En mi mente, la idea de verano está asociada al concepto de receso y a la adolescencia. Me da la impresión de que a esa edad se iniciara una especie de pacto y que después, a lo largo de la vida, las vacaciones fueran el intento de volver a lo que se sintió entonces, al entusiasmo despreocupado y la risa fácil, a la exuberancia de sonidos y colores, a la sensación de que el mundo, el resto de nuestra vida, está en pausa; de que espera apenas un paso más allá, cruzando el límite del verano, pero mientras dure ese receso estaremos a salvo. Porque esa es una condición importante: no puede durar para siempre.
A
veces parece que alcanza con una escapada, tal como piensa el Marvin de Robert
Sheckley en Trueque Mental cuando responde a un aviso
del diario e intercambia su cuerpo con un turista marciano. Claro que en
realidad se trata de una estafa y pronto el pobre Marvin se encuentra sin
cuerpo propio y expuesto a la «deformación metafórica», un trastorno por el que
la mente del viajero traduce la realidad alienígena a motivos familiares; algo
así como lo que dice el historiador Peter Burke en Visto y no visto, sobre la analogía que hace inteligible lo
exótico, que lo domestica, impidiendo ver todo aquello que tiene de desconocido.
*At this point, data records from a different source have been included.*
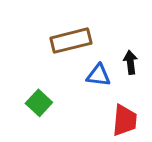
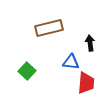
blue triangle: (98, 75) -> (71, 62), moved

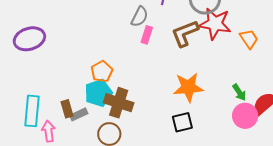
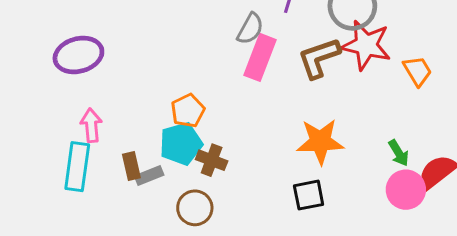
pink rectangle: (147, 35) -> (260, 57), size x1.6
brown cross: (119, 103) -> (212, 160), size x0.7
pink arrow: (48, 131) -> (91, 125), moved

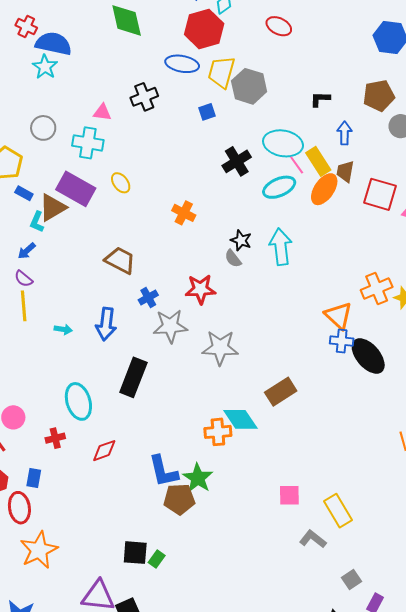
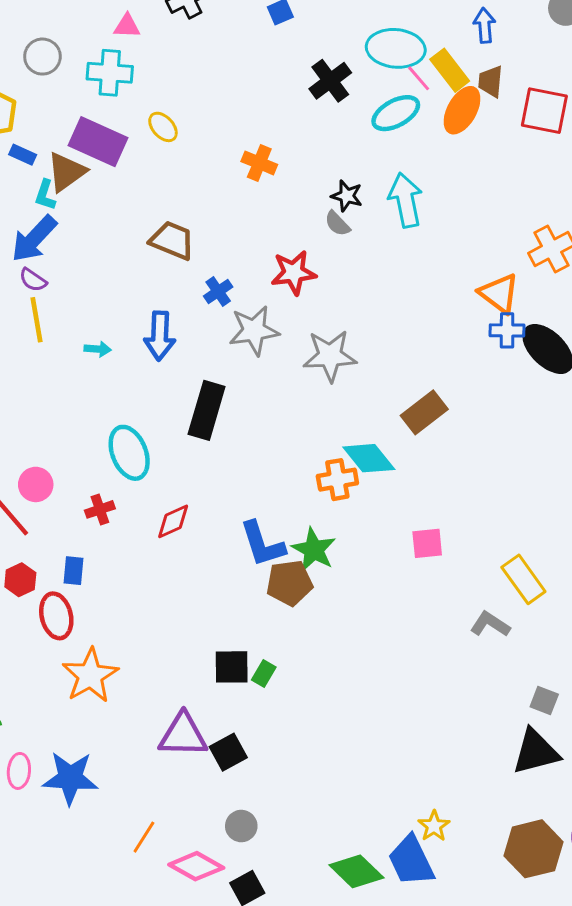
blue arrow: (27, 251) -> (34, 239), size x1.8
pink square: (289, 495) -> (427, 543), moved
gray square: (352, 580) -> (544, 700), moved, turned -30

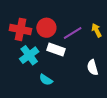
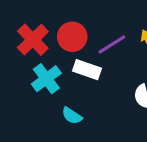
red cross: (20, 29) -> (33, 40), turned 35

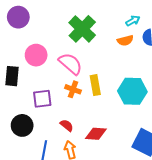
Porque esa es otra condición: las vacaciones deben permitir un cambio de
ambiente, pero sin salir del todo de lo conocido.
El insatisfecho Gustav Von Aschenbach de Thomas Mann en Muerte en Venecia es arrastrado por el
deseo de «liberación, de relevo y olvido», por la necesidad de escapar de su
rutina burguesa, pero no se va a la jungla de un país lejano sino a un
balneario propio de su ambiente, donde puede encontrarse con otros como él,
otros indolentes que también hacen oídos sordos a la decadencia de su cultura
egoísta y autocomplaciente. Tarde comprende que su vida es una trama de ilusiones
y simulaciones. Tadzio encarna la juventud que él ya no tiene, y también todo
aquello que no se ha permitido vivir. Porque el verano también implica eso: la
noción de ciclo, de punto culminante en una curva destinada a decaer.
Quizás por eso se lo abraza con una especie de inocencia, separada por
completo de los justificativos de la razón. Como el gato Petronius en la novela de Heinlein, que
durante el invierno nunca abandona la esperanza de que alguna de las puertas de
la casa se abra al verano.
Este verano que vivimos en Argentina reúne todas esas características y
algunas otras francamente inquietantes. Todo lo que anticipábamos en el
editorial de diciembre fue superado por las medidas que tomó el nuevo gobierno.
Después del shock inicial, ahora hay una sensación de pausa, pero no conlleva
alivio sino angustia, como de algo que junta presión, que sigue moviéndose
secretamente y no augura nada bueno. Me preocupa qué pueda esperarnos cuando
termine el verano.
¿Qué nos queda? No rendirnos. Seguir trabajando por lo que amamos.